EXERCISE INSTRUCTIONS |
Please copy exactly the part of the records below that opens with the line containing "likumiskās lietošanas maksu" and closes with the line containing "Цены на ремонт", leaving out any pictures.
- - - - - - -
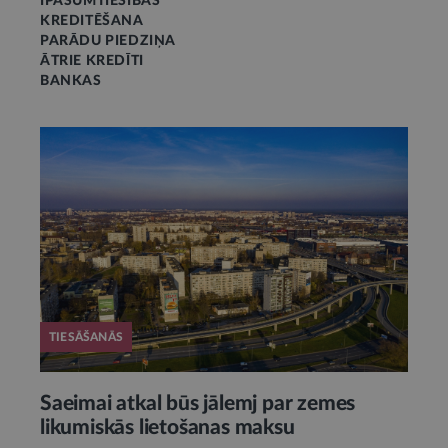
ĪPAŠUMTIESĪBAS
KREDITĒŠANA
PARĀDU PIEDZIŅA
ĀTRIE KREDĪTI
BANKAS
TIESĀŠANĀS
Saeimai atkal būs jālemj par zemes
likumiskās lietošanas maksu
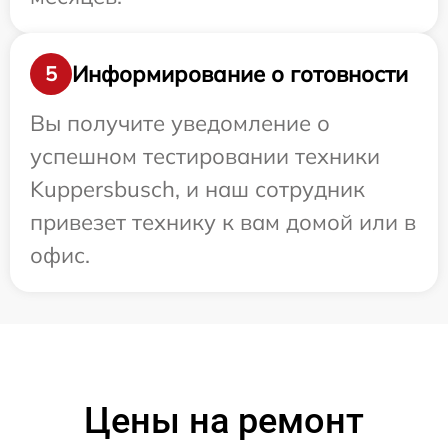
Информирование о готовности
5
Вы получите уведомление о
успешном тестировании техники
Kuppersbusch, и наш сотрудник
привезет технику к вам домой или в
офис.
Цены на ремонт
- - - - - - -
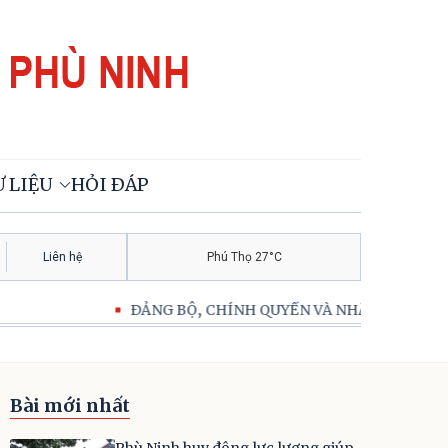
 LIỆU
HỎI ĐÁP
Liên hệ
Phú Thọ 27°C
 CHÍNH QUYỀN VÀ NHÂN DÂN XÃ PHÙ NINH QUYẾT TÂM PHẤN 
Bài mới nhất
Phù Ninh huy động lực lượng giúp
- - - - - - -
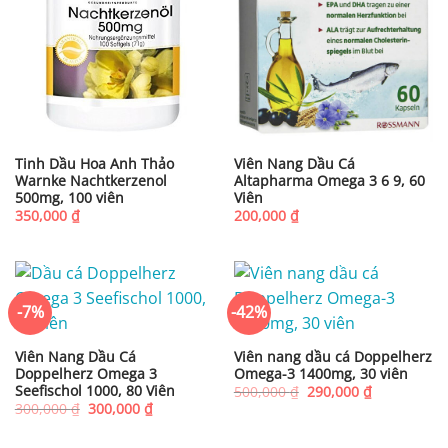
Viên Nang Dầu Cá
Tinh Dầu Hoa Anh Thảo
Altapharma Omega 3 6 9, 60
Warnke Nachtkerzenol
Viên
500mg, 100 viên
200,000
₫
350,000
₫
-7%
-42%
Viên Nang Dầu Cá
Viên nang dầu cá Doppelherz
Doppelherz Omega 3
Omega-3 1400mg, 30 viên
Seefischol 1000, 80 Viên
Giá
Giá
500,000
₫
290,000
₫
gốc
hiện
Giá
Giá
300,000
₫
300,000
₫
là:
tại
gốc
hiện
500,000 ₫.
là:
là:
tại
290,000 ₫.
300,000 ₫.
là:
- - - - - - -
ANSWER TO THE EXERCISE |
likumiskās lietošanas maksu
Информирование о готовности
5
Вы получите уведомление о
успешном тестировании техники
Kuppersbusch, и наш сотрудник
привезет технику к вам домой или в
офис.
Цены на ремонт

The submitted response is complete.